IC-AnMBR处理村镇厨余渗滤液废水稳定运行调控机制

    通讯作者: 郁达伟(1982—),男,博士,助理研究员。研究方向:膜生物反应器等。E-mail:dwyu@rcees.ac.cn
    作者简介: 王拓(1995—),男,硕士研究生。研究方向:膜生物反应器。E-mail:wangtuo17@mails.ucas.edu.cn
  • 1. 中国科学院生态环境研究中心,水污染控制实验室,北京 100085
  • 2. 中国科学院大学,北京 100049
  • 3. 加州大学戴维斯分校,戴维斯 95616,美国
基金项目:
国家重点研发计划(2018YFD1100600)

摘要: 村镇厨余垃圾渗滤液等高浓度有机废水的高效处理是提升村镇环境卫生水平的一个重要方面。为满足村镇厨余垃圾渗滤液低能耗有机物排放达标的处理需求,构建了内循环厌氧膜生物反应器 (internal circulation anaerobic membrane bioreactor,IC-AnMBR),并用来处理厨余渗滤率废水,重点分析了反应器的COD去除性能和调控机制;根据pH、VFAs/碱度、容积产气率、膜通量和出水有机污染物组分等指标,考察了COD在水解酸化、产甲烷和膜截留过程中的转移转化特征。结果表明:通过耦合膜擦洗曝气和沼气曝气循环,将VFAs/碱度和容积产气率分别从1.5和0.1优化到0.02和1.0;优化了COD稳定达标性能和去除负荷,将COD去除率和负荷从59%和0.3 kg·(m3·d)−1分别提高到了97.7%和1.8 kg·(m3·d)−1;采用沼气循环曝气擦洗陶瓷膜,控制了滤饼层积累,并将膜通量从0.6 L·(m2·h)-1提高到2.1 L·(m2·h)−1。IC-AnMBR短流程工艺能够实现村镇厨余垃圾渗滤液的稳定处理。

English Abstract

  • 村镇承载着我国约40%的人口和农副食品的初级加工[1],厨余垃圾对村镇环境影响较大[2]。由于厨余垃圾易腐败酸化,因此,必须进行及时处理,才能减少厨余垃圾腐败酸化带来的环境影响,这同时也限制了村收集-镇转运-县处理模式的正常运转。基于此,依托农村现有沼气工程[3],就地厌氧处理利用,探索可行有效的技术路线,具有重要现实意义。

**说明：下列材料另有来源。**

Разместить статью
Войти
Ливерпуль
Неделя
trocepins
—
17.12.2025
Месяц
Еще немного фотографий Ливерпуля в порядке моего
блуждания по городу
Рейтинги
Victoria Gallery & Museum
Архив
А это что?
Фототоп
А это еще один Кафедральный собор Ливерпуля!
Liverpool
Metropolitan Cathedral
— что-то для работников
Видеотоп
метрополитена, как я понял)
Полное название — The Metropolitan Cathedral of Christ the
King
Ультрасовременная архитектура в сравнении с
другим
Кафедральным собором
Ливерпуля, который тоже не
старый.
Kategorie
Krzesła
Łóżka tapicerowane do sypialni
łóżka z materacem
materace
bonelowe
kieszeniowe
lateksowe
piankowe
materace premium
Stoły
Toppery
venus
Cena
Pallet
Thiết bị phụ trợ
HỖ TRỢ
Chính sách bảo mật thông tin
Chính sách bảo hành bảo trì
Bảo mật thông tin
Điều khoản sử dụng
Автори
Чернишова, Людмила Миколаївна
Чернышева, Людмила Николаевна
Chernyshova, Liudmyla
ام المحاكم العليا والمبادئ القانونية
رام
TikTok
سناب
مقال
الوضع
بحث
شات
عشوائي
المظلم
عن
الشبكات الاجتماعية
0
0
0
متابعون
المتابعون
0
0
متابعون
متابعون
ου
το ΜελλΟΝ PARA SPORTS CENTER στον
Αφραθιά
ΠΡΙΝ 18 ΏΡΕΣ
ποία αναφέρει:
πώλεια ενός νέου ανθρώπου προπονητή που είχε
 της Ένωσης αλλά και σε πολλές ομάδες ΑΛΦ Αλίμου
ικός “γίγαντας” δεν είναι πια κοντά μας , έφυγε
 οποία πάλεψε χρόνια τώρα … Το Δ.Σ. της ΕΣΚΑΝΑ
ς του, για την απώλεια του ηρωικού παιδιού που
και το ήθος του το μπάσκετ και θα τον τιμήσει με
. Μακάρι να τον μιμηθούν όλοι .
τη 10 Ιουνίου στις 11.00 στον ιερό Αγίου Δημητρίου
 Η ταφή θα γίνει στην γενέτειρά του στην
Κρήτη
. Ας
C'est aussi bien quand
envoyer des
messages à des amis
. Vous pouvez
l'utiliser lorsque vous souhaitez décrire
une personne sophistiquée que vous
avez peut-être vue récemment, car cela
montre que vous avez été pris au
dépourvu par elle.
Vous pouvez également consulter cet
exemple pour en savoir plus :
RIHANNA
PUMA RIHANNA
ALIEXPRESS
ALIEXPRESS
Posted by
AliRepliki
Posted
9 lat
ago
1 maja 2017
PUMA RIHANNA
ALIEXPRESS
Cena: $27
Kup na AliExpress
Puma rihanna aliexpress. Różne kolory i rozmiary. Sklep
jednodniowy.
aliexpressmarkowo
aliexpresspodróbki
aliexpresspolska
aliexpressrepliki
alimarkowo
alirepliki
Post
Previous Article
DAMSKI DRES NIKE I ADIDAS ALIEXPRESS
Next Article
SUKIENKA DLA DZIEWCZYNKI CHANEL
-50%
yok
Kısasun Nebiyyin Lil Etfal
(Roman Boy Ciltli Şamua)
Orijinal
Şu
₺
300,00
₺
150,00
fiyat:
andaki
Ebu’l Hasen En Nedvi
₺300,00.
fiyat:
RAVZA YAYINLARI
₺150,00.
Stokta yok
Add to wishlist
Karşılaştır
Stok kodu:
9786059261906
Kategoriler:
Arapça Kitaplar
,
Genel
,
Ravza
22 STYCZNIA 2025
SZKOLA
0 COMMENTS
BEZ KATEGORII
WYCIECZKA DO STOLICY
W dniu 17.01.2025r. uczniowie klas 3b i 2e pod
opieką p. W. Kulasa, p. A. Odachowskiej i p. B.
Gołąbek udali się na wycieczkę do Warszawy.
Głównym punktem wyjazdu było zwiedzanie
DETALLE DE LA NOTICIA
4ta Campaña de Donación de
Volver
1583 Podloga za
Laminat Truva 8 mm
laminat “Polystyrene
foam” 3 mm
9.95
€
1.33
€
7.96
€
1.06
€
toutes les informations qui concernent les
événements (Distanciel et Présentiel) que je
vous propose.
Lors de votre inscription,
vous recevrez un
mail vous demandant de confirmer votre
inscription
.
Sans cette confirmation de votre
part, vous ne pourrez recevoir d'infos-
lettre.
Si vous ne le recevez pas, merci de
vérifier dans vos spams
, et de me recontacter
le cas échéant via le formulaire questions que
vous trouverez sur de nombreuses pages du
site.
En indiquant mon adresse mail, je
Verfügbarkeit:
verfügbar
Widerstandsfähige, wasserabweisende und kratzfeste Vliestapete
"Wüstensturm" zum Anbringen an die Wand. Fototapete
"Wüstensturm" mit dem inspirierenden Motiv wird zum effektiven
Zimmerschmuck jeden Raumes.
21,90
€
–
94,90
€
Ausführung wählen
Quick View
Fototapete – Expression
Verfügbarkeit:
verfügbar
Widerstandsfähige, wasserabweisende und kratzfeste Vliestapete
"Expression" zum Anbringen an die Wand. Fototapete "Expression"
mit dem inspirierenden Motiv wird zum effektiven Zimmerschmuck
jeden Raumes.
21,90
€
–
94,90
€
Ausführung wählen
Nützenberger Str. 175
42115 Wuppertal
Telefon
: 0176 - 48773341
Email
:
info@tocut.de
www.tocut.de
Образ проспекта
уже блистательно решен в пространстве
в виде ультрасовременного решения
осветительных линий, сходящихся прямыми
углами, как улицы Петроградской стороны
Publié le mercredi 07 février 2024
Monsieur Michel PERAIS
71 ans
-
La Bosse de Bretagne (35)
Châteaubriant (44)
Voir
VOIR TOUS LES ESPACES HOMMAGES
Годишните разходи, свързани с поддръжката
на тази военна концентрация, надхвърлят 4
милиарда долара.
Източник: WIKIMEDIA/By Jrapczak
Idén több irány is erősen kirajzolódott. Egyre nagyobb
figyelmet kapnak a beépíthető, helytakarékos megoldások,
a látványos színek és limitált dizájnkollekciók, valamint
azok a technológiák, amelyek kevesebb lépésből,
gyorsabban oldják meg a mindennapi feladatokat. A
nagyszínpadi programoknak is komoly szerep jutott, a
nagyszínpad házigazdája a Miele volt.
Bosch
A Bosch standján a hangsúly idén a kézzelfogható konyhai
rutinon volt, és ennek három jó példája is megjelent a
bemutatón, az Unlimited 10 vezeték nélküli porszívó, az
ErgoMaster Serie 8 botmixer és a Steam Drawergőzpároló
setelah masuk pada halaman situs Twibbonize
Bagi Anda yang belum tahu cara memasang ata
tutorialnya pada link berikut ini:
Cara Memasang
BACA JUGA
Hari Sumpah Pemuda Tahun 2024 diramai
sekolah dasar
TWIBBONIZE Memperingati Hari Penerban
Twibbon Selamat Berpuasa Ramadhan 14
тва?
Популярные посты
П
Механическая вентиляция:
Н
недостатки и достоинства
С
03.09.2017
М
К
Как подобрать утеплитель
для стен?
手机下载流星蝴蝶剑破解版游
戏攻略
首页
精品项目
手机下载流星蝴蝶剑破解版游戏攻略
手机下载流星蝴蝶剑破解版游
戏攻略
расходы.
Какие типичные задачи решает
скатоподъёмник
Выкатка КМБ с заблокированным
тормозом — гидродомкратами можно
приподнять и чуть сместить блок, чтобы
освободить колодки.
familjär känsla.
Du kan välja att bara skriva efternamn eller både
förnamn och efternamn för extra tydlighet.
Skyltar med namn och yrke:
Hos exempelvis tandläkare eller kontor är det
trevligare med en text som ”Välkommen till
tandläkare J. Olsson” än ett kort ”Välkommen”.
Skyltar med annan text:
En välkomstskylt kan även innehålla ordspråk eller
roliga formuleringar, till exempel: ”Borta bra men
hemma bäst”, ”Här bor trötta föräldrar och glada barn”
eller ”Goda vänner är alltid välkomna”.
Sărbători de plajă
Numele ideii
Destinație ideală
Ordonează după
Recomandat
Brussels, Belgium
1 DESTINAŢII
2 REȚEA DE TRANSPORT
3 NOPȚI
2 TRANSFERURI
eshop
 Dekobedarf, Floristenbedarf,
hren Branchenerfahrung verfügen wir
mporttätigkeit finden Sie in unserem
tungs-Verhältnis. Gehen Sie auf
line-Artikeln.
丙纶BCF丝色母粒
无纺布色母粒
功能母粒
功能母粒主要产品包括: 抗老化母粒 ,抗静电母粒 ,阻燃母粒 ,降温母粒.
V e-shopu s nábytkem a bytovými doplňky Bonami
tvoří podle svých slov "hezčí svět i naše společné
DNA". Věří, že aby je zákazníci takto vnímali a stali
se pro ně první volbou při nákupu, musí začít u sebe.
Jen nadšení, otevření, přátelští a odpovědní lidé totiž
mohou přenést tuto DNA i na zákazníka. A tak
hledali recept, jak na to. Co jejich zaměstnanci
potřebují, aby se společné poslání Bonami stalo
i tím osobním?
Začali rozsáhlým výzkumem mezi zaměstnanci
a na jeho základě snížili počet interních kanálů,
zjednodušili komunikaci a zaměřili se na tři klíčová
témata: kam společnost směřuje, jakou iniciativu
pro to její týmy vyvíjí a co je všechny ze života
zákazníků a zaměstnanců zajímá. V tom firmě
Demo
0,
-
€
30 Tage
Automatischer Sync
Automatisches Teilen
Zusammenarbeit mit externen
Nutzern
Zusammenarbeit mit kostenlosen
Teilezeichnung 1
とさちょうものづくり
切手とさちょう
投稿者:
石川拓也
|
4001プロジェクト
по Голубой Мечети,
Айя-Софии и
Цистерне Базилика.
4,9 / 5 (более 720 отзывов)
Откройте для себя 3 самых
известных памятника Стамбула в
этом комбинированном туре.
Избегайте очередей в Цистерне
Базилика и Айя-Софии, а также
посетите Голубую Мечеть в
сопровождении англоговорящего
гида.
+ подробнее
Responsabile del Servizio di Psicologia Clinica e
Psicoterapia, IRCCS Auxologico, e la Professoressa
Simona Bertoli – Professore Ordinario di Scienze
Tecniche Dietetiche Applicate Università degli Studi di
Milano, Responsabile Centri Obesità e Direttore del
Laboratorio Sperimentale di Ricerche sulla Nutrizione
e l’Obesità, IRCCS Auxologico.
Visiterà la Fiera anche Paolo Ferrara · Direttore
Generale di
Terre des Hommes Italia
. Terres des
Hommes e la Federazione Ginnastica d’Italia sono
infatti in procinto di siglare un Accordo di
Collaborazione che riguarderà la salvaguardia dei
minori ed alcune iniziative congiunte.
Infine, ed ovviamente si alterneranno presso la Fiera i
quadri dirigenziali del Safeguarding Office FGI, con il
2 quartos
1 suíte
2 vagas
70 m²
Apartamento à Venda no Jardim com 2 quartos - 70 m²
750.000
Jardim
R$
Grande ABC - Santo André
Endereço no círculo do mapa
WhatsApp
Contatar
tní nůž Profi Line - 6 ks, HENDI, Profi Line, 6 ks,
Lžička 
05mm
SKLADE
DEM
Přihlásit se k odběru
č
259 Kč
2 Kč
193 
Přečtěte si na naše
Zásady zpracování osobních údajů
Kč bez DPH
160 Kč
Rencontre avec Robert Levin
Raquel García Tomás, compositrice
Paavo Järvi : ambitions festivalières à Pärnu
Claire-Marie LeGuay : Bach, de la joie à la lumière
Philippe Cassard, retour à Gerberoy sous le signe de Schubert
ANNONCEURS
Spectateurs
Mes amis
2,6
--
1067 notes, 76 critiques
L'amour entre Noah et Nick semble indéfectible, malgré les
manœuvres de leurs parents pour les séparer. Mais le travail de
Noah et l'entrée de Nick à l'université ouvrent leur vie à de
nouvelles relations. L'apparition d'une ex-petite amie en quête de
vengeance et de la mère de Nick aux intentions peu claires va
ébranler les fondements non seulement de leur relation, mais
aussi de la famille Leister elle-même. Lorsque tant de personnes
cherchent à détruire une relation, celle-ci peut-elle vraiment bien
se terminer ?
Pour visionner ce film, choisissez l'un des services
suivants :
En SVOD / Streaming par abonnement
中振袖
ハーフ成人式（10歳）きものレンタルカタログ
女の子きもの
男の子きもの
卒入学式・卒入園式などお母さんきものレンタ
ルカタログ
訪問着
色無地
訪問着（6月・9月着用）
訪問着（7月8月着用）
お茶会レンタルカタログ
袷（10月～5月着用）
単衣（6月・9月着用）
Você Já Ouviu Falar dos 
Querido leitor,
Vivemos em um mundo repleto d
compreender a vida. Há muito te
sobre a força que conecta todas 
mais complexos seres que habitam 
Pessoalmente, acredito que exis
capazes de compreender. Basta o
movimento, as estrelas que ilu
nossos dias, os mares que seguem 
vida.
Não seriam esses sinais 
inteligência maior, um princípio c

    厨余渗滤液中易降解COD含量较高,极易导致厨余废水的酸化,从而对厌氧工艺的稳定运行带来较大风险[4],并会进一步影响厌氧微生物的产甲烷和产乙酸过程,导致甲烷产量降低乃至反应器酸化崩溃。已有研究[5]表明,加碱调pH、重新接种和混合厌氧发酵是常用的控制酸化方法,这些方法在村镇应用时存在药剂投加量大、运行维护复杂等缺点,造成运行成本上升15%~37%[6-8],因此,制约了上述方法在村镇处理厨余垃圾渗滤液过程中的推广应用。在酸化崩溃的早期,厌氧体系内CO2大量溢出,不仅使氢营养型产甲烷菌底物浓度下降,限制氢营养型产甲烷途径,还会导致系统中碱度出现损失[9],影响系统运行稳定性。因此,通过沼气循环曝气,促进沼气中CO2在厌氧体系中的再溶解,强化CO2气液传质,提升厌氧系统中CO2浓度,从而促进氢营养型产甲烷反应,可在酸化早期控制过度酸化现象。内循环(IC)厌氧反应器具有二次气液循环系统,通过循环管路增强反应器内气液混合,无需额外加压沼气曝气[10],有利于实现村镇厨余渗滤液废水的就地处理和利用;通过该系统与外置膜系统组合,克服IC反应器出水水质不稳定缺点,有望一步满足工程排放需求,扩大厌氧工艺在处理类似高浓度废水中的应用范围。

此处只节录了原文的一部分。